TASK ITEM: With the images removed, write out every line below exactly.

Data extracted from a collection
____________________

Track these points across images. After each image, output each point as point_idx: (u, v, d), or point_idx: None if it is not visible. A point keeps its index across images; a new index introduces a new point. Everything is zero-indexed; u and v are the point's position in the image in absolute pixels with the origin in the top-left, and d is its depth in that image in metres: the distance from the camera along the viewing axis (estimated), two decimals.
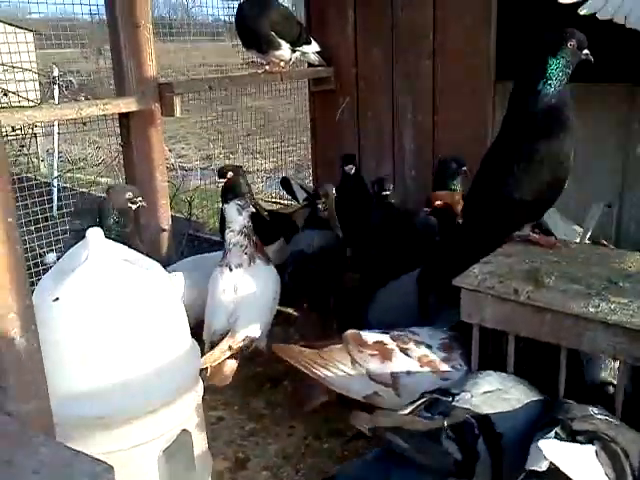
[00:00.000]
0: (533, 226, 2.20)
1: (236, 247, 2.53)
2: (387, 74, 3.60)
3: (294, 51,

____________________

ANSWER SPACE:
Track these points across images. After each image, output each point as point_idx: (u, v, d), or point_idx: None if it is not visible. A point keeps its index across images; a new index introduces a new point. Everything is zero-indexed; u and v are the point's position in the image in absolute pixels with the origin in the top-left, and d is its depth in that image in metres: the distance from the camera along the viewing axis (estimated), two decimals.
[00:00.000]
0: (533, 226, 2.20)
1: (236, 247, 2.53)
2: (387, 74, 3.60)
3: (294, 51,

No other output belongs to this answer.